- **Tekstfragment**
"""

Menig BN’er verhaalt dan ook in geuren en kleuren over de diepe dalen van zijn of haar burn-out in krant of tijdschrift. Illustratief voorbeeld is Sophie Hilbrand: ‘Ik vond burn-out altijd een beetje een zwaktebod, totdat ik er zelf een kreeg!’
Nogal alarmerend allemaal. Zo op het eerste gezicht. Al jaren is bekend dat grofweg 20 tot 25 procent van het verzuim werkgebonden is, met burn-out en werkstress – met stip – op nummer één.
Maar: klopt de boodschap van het NCvB eigenlijk wel met haar eigen cijfers? Tijd voor de factchecker. Laten we het persbericht van het NCvB middels close reading eens langs de meetlat leggen. Op basis van haar eigen cijfermateriaal.
NCvB-statement 1: ‘Steeds vaker melden mensen zich met overspannenheid of burn-out bij bedrijfsarts.’
Dit blijkt een onjuiste conclusie. Het aantal gemelde beroepsziekten op basis van burn-out en overspanning is sinds 2014 juist dalend. De cijfers laten dat zien:
NCvB-statement 2:  ‘Volgens de laatste meting uit 2016 valt ruim 40 procent van alle meldingen in de categorie psychische beroepsziekte.’
Deze stelling klopt wel. In absolute aantallen is het dalend, maar relatief toch stijgend. Dat komt doordat de meldingen vanuit de bouw in 2016 bijzonder sterk zijn teruggevallen (**) – zie volgende overzichtje – door het ter ziele gaan van de Stichting Arbouw, de hofleverancier bouwmeldingen. En aangezien de dataset van het NCvB niet representatief noch ‘gewogen’ is opgebouwd, krijg je dit soort curieuze ‘uitslagen’. Alles is relatief tenslotte.
NCvB-statement 3: ‘Aantal meldingen in categorie psychische klachten blijft stijgen.’
Ook dat blijkt een onjuiste weergave van de feiten te zijn, want ook deze zijn dalend sinds 2014.

"""

- **Records**
"""

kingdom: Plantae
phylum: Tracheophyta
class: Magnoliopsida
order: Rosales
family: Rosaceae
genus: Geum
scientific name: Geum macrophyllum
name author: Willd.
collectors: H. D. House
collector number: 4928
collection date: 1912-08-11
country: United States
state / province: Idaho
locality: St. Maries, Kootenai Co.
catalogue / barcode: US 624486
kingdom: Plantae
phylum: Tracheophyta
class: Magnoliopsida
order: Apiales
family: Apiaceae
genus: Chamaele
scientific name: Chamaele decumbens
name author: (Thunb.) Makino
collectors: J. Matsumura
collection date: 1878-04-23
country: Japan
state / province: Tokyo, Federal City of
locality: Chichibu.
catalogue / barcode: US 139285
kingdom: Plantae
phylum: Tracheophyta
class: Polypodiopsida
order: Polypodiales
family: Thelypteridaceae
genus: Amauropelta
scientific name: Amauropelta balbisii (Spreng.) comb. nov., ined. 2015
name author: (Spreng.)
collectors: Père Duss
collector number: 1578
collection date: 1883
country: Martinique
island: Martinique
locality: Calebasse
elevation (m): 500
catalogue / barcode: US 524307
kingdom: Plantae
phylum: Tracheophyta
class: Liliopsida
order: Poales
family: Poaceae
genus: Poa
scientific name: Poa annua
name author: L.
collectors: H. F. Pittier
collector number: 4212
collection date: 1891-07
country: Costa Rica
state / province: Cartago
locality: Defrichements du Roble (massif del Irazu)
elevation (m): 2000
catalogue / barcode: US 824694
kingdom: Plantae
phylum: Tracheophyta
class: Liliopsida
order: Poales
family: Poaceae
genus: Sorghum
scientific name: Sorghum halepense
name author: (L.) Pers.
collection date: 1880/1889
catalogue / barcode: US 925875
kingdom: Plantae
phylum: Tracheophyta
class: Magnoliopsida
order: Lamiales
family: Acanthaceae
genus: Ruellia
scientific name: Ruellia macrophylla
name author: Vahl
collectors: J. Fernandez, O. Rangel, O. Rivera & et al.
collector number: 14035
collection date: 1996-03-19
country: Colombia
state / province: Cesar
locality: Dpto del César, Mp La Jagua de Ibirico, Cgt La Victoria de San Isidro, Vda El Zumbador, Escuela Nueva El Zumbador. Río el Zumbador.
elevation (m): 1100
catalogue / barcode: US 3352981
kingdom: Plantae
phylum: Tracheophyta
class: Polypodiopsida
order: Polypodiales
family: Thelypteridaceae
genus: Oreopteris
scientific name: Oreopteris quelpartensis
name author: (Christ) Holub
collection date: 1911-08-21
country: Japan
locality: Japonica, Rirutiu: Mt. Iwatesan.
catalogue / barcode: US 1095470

"""

- **Opdracht**
Herschrijf het stuk van "Menig BN’er verhaalt" tot en met "haar eigen cijfermateriaal." uit de tekst over burn-outcijfers, en zet daarbij "feitencontroleur" in plaats van "factchecker".

- **Het antwoord**
Menig BN’er verhaalt dan ook in geuren en kleuren over de diepe dalen van zijn of haar burn-out in krant of tijdschrift. Illustratief voorbeeld is Sophie Hilbrand: ‘Ik vond burn-out altijd een beetje een zwaktebod, totdat ik er zelf een kreeg!’
Nogal alarmerend allemaal. Zo op het eerste gezicht. Al jaren is bekend dat grofweg 20 tot 25 procent van het verzuim werkgebonden is, met burn-out en werkstress – met stip – op nummer één.
Maar: klopt de boodschap van het NCvB eigenlijk wel met haar eigen cijfers? Tijd voor de feitencontroleur. Laten we het persbericht van het NCvB middels close reading eens langs de meetlat leggen. Op basis van haar eigen cijfermateriaal.